22. The applicator according to claim 21, characterized in that the agent is a bioactive material that is also a polymerization initiator or a polymerization rate modifier.

23. The applicator according to claim 21 or 22, characterized in that the agent is a bioactive material selected from the group consisting of antibiotics, antimicrobials, antiseptics, antibiotics produced by bacteria, bacteriostats, disinfectants, steroids, anesthetics, fungicides, anti-inflammatory, antibacterial agents , antiviral agents, antitumor agents, and mixtures thereof.

24. The applicator according to any of claims 21-23, characterized in that the agent is a bioactive material selected from the group consisting of acetic acid, aluminum acetate, bacitracin, bacitracin zinc, benzalkonium chloride, betadine, calcium chloroplatinate, certimide, chloramine T, chlorhexidine phosphamylate, chlorhexidine, chlorhexidine sulfate, chloropenidine, chloroplatinatic acid, ciprofloxacin, clindamycin, clioquinol, cystetaphine, gentamicin sulfate, hydrogen peroxide, polyvidone iodine, iodine, iodophor, minocycline, mupirocin, neomycin, sulfate of neomycin, nitrofurazone, non-oninol-9, potassium permanganate, penicillin, polymycin, polymycin B, polymyxin, polymyxin B sulfate, polyvinylpyrrolidone iodine, povidone iodine, 8-hydroxyquinoline, quinolone thioureas, rifampin, rifamycin, acetate silver, silver benzoate, silver carbonate, silver chloride, silver citrate, silver iodide, nitrate silver, silver oxide, silver sulfadiazine, silver sulphate, sodium chloroplatinate, sodium hypochlorite, sodium sulfadiazine, sphingolipids, tetracycline, zinc oxide and zinc sulfadiazine.

25. The applicator according to any of claims 21-24, characterized in that it further comprises a container of polymerizable adhesive physically separated from the applicator tip.

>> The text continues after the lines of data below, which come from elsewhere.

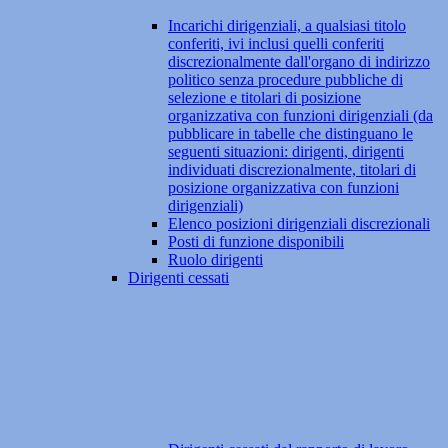
Incarichi dirigenziali, a qualsiasi titolo
conferiti, ivi inclusi quelli conferiti
discrezionalmente dall'organo di indirizzo
politico senza procedure pubbliche di
selezione e titolari di posizione
organizzativa con funzioni dirigenziali (da
pubblicare in tabelle che distinguano le
seguenti situazioni: dirigenti, dirigenti
individuati discrezionalmente, titolari di
posizione organizzativa con funzioni
dirigenziali)
Elenco posizioni dirigenziali discrezionali
Posti di funzione disponibili
Ruolo dirigenti
Dirigenti cessati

26. The applicator according to any of claims 21-25, characterized in that the polymerizable adhesive comprises a 1, 1-disubstituted ethylene monomer.

27. The applicator according to claim 26, characterized in that the monomer is a cyanoacrylate.

28. An applicator for a polymerizable adhesive, characterized in that it comprises: a conduit for an adhesive material, polymerizable, fluid; and an applicator tip according to claim 20.

29. The applicator according to any of claims 21-28, characterized in that the applicator contains the adhesive, polymerizable material.

30. The applicator according to any of claims 21-29, characterized in that the polymerizable adhesive composition, upon passing through the applicator tip, is solubilized or dispersed and mixed with the agent, to thereby produce a Adhesive composition, medical.

31. The applicator according to claim 21, characterized in that the gradient shows a decrease in the concentration of the agent from one end distal to a proximal end of the applicator tip.

32. The applicator according to any of claims 21-31, characterized in that the applicator is sterilized.